We also suspect that the growing concern around ESG is stemming from the decline in the current effectiveness of the screening and monitoring functions. In fact, 51 percent of those surveyed cited the need for more data to be able to identify and verify ESG entities.
Despite the roadblocks, understanding and recognizing ESG in supply chains benefits an organization beyond risk mitigation. For example, supply chains that manage ESG factors effectively typically have a quicker response to regulations or related legal obligations that require supply chain responsibility such as the U.K. Modern Slavery Act and environmental laws in China.
As technology and data production continue to evolve and disrupt industries and their supply chains, managing third-party risk will become more complex than just ESG screening and monitoring. Our latest survey also found that procurement and compliance professionals struggle to detect and respond to fraud, which has become harder to identify as relationships between suppliers, customers and third parties become more multifaceted.

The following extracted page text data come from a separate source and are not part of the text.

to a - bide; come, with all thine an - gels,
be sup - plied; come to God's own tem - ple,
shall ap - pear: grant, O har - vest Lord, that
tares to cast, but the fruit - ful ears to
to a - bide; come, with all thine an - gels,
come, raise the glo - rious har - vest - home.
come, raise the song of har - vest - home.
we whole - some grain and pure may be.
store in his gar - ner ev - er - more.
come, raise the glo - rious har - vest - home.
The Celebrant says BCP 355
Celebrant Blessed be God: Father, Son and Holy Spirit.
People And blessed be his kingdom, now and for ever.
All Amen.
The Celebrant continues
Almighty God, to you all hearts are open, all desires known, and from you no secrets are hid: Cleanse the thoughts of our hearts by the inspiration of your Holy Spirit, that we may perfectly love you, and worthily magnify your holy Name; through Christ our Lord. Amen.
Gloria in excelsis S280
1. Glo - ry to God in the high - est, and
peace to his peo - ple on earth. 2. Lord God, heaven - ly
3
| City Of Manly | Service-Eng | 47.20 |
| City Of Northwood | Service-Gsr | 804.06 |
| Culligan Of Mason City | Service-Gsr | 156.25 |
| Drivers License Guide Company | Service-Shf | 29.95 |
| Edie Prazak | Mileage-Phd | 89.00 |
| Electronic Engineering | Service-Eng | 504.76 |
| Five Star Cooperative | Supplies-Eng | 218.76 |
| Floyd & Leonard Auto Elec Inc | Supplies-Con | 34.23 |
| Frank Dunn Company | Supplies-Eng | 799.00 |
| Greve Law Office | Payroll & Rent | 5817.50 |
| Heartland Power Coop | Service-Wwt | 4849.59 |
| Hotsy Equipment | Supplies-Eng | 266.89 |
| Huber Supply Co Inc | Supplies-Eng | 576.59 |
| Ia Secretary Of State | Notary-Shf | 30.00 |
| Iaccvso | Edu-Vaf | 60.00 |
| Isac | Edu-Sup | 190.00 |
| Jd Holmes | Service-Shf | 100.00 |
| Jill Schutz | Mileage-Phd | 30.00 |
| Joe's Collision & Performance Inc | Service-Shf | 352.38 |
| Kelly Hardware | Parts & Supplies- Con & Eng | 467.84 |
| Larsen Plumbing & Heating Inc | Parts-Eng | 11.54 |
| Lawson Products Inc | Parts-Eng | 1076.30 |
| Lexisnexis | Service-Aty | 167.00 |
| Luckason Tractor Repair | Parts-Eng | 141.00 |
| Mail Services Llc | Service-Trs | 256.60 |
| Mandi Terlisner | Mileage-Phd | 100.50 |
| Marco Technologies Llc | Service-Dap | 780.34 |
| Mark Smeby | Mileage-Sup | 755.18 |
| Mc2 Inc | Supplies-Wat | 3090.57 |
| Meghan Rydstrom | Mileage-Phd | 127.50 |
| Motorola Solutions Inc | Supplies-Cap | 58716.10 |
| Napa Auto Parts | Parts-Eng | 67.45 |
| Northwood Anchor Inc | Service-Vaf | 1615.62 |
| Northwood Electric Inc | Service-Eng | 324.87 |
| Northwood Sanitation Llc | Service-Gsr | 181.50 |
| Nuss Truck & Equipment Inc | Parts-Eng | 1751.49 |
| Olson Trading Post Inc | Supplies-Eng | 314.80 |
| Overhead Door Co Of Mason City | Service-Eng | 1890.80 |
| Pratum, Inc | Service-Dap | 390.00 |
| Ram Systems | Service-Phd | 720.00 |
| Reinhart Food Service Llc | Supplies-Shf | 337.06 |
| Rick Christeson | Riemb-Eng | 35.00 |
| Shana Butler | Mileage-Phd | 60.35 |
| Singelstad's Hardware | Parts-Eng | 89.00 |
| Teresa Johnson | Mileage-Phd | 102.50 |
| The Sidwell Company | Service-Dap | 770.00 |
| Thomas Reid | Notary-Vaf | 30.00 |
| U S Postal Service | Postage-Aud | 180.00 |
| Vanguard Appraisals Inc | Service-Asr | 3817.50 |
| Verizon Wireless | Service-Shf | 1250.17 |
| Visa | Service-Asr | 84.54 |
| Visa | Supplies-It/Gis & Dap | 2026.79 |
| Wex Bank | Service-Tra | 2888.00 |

The level of complexity and intricacy at which supply chains operate is ever-increasing, and it’s up to industry professionals to stay on top of new trends and technologies that are both disrupting and improving their job functions.
More broadly, our survey revealed that industry professionals are facing increasing pressures to maintain compliance in a constantly changing global business environment. Regulations and sanctions – and the due diligence efforts needed to meet regulatory requirements that change on a dime – are tough to keep up with. In fact, 56 percent of respondents said that regulations are a barrier to doing their job effectively. What’s more, 37 percent of respondents in the U.S. said that they do not know how Brexit would impact their business.
To keep abreast of new risks and potential supply chain disruptions, it’s imperative that compliance and procurement officers remain vigilant in their management of third-party risk, particularly as technology evolves, regulations change and global tensions manifest and shift. Having visibility into crucial information, like corporate hierarchies and the ultimate beneficial owners, is an essential part of this equation. In this way, businesses can stay nimble when unexpected disruptions arise and anticipate new potential challenges before the damage is done.